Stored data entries

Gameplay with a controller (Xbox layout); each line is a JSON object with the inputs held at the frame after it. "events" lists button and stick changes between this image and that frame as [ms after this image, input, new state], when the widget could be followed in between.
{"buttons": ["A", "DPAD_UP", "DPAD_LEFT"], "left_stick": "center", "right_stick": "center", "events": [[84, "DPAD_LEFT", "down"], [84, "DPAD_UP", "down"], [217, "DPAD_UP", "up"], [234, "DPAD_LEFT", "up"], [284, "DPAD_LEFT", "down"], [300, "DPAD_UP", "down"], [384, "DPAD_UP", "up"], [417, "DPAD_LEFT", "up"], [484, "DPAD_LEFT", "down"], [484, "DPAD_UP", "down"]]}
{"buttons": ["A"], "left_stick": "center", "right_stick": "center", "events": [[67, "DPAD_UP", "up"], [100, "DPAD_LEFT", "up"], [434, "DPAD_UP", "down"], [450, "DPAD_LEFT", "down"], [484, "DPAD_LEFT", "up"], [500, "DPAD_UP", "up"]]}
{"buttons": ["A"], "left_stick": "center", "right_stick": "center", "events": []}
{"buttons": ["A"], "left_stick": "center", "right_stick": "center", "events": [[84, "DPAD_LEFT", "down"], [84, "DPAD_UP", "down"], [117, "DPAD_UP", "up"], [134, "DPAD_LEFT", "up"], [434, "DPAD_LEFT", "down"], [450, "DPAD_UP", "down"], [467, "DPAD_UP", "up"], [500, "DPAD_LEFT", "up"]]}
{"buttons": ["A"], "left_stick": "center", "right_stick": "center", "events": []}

Requirement — Down to the last line, give the records again exactly.

Task response —
Gameplay with a controller (Xbox layout); each line is a JSON object with the inputs held at the frame after it. "events" lists button and stick changes between this image and that frame as [ms after this image, input, new state], when the widget could be followed in between.
{"buttons": ["A", "DPAD_UP", "DPAD_LEFT"], "left_stick": "center", "right_stick": "center", "events": [[84, "DPAD_LEFT", "down"], [84, "DPAD_UP", "down"], [217, "DPAD_UP", "up"], [234, "DPAD_LEFT", "up"], [284, "DPAD_LEFT", "down"], [300, "DPAD_UP", "down"], [384, "DPAD_UP", "up"], [417, "DPAD_LEFT", "up"], [484, "DPAD_LEFT", "down"], [484, "DPAD_UP", "down"]]}
{"buttons": ["A"], "left_stick": "center", "right_stick": "center", "events": [[67, "DPAD_UP", "up"], [100, "DPAD_LEFT", "up"], [434, "DPAD_UP", "down"], [450, "DPAD_LEFT", "down"], [484, "DPAD_LEFT", "up"], [500, "DPAD_UP", "up"]]}
{"buttons": ["A"], "left_stick": "center", "right_stick": "center", "events": []}
{"buttons": ["A"], "left_stick": "center", "right_stick": "center", "events": [[84, "DPAD_LEFT", "down"], [84, "DPAD_UP", "down"], [117, "DPAD_UP", "up"], [134, "DPAD_LEFT", "up"], [434, "DPAD_LEFT", "down"], [450, "DPAD_UP", "down"], [467, "DPAD_UP", "up"], [500, "DPAD_LEFT", "up"]]}
{"buttons": ["A"], "left_stick": "center", "right_stick": "center", "events": []}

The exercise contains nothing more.